Exercise text:
Archer Materials Partners with CSIRO to Advance Quantum Machine Learning for Financial Fraud Detection

Archer Materials (ASX: AXE) has signed a research services agreement with the CSIRO’s data and digital specialist arm to advance quantum machine learning for fraud detection in financial transactions.
IC
Imelda Cotton
·1 min read
Archer Materials Partners with CSIRO to Advance Quantum Machine Learning for Financial Fraud Detection

++Archer Materials (ASX: AXE)++ has signed a research services agreement with the CSIRO’s data and digital specialist arm to advance quantum machine learning (QML) for fraud detection in financial transactions.

The 12-month project will focus on the development of QML models to enhance the detection of fraudulent activities, with initial outcomes including prototype quantum models and performance benchmarks across simulated financial datasets.

It will build upon CSIRO’s expertise in the development of new and innovative QML models and has the potential to offer enhanced reliability, training speed-up and unique feature extraction capabilities.

Fraud Detection Framework

Once QML models are trained, the fraud detection framework will rapidly identify and flag any anomalies which arise from fraudulent financial activity, which remains a major global challenge costing organisations billions of dollars each year.

Fraud detection requires rapid and accurate identification of anomalies such as forged signatures, unauthorised transactions, and identity manipulation.

Traditional systems are often reactive, complex to maintain, and limited in their ability to detect sophisticated patterns.

Hybrid quantum machine learning models that adapt classical neural network architectures can enable applications beyond fraud detection in areas such as healthcare, energy grid optimisation, manufacturing, autonomous vehicles, defence and aerospace, cybersecurity, and AI.

Instructions:
[1] According to the Archer Materials article, how long will the project with CSIRO run?
[2] Reproduce the passage of the Archer Materials article between "The 12-month project" and "simulated financial datasets.", inclusive.

Given entries:
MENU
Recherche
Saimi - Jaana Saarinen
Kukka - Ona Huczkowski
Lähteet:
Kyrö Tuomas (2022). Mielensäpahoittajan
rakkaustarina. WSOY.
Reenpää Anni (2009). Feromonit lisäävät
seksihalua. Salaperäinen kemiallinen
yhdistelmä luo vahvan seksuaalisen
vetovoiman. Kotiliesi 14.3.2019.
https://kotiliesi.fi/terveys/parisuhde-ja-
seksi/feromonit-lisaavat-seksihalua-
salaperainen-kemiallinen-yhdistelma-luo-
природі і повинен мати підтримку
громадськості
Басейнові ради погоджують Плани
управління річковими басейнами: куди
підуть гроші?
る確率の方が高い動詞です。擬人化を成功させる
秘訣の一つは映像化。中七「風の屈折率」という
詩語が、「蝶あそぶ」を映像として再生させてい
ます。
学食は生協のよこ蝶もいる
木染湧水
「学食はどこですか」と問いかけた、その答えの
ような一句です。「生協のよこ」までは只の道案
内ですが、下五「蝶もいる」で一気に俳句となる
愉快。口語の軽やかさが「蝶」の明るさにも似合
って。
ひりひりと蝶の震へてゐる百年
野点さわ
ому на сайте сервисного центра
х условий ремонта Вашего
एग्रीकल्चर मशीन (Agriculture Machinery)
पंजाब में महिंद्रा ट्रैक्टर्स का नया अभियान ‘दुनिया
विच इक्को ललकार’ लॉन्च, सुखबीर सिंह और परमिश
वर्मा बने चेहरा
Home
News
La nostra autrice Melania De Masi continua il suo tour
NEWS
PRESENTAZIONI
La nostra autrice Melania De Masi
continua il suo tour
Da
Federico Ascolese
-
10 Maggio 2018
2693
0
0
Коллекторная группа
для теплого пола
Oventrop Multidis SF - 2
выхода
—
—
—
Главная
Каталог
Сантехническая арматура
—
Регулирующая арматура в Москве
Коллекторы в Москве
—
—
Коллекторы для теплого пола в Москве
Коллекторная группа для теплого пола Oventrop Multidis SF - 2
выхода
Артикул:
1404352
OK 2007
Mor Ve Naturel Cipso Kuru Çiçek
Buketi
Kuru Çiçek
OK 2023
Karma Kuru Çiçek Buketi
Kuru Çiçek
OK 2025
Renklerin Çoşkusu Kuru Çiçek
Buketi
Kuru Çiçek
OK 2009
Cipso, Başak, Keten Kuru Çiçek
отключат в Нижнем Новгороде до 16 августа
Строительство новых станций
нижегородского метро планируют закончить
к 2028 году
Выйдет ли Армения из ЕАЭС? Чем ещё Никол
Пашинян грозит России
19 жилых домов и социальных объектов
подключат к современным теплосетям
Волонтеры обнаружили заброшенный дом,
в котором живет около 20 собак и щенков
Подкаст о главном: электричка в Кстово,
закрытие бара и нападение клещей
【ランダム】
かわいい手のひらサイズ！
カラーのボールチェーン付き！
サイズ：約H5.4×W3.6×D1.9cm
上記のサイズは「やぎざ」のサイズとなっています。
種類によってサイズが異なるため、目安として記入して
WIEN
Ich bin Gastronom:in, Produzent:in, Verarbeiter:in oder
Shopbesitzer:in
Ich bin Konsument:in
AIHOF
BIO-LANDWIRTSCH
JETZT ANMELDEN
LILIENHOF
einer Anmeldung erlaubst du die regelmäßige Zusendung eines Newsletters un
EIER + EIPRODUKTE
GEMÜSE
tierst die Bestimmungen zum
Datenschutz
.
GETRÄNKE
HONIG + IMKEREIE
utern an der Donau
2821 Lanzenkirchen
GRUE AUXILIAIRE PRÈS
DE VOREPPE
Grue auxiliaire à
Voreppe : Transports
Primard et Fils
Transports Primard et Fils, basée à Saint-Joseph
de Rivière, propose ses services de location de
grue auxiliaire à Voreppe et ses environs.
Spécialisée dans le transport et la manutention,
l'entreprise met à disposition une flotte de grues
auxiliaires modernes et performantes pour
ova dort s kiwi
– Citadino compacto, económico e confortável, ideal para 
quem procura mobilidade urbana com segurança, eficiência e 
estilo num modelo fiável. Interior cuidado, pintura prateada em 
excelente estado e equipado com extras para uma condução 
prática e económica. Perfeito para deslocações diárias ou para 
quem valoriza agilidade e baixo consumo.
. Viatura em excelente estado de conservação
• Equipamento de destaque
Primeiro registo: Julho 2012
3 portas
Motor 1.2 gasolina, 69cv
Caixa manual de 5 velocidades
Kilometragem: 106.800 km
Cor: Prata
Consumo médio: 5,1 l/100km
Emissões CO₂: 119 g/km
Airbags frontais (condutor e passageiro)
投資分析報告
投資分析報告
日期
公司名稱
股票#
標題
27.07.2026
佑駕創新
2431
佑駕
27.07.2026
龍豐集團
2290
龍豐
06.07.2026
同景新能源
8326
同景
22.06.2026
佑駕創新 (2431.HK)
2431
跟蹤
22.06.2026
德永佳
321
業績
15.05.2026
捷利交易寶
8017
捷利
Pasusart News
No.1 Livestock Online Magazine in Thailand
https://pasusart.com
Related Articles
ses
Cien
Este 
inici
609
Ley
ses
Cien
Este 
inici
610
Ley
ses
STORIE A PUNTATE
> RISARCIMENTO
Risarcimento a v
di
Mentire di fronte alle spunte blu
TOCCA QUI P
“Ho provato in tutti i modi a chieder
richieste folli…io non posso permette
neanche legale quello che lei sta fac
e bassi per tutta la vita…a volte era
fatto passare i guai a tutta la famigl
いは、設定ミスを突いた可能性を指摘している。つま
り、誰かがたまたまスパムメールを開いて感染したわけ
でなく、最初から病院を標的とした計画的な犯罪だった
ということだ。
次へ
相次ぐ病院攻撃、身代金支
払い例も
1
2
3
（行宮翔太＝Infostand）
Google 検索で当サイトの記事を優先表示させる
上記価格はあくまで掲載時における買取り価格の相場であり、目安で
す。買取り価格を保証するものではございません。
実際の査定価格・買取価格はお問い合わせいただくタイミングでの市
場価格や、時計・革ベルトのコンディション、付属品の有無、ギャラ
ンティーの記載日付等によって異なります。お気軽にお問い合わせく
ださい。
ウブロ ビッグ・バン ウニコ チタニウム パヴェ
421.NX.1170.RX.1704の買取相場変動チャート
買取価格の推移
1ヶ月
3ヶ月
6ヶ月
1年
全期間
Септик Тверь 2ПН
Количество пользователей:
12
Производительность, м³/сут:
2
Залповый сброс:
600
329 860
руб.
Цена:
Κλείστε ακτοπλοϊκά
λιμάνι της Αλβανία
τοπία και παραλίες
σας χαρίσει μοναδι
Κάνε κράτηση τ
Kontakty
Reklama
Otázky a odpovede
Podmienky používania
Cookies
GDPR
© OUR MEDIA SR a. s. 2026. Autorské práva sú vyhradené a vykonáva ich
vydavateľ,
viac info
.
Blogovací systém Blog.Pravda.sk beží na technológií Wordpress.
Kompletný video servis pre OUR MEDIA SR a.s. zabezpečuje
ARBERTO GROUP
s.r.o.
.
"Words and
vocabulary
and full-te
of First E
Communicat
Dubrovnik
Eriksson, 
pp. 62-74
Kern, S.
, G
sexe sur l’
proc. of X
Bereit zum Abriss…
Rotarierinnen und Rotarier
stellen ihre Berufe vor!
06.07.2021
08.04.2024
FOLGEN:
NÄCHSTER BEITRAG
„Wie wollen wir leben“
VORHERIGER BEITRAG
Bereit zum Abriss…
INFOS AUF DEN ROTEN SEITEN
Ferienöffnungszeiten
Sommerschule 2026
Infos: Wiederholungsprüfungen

Expected responses:
[1] 12 months.

[2]
The 12-month project will focus on the development of QML models to enhance the detection of fraudulent activities, with initial outcomes including prototype quantum models and performance benchmarks across simulated financial datasets.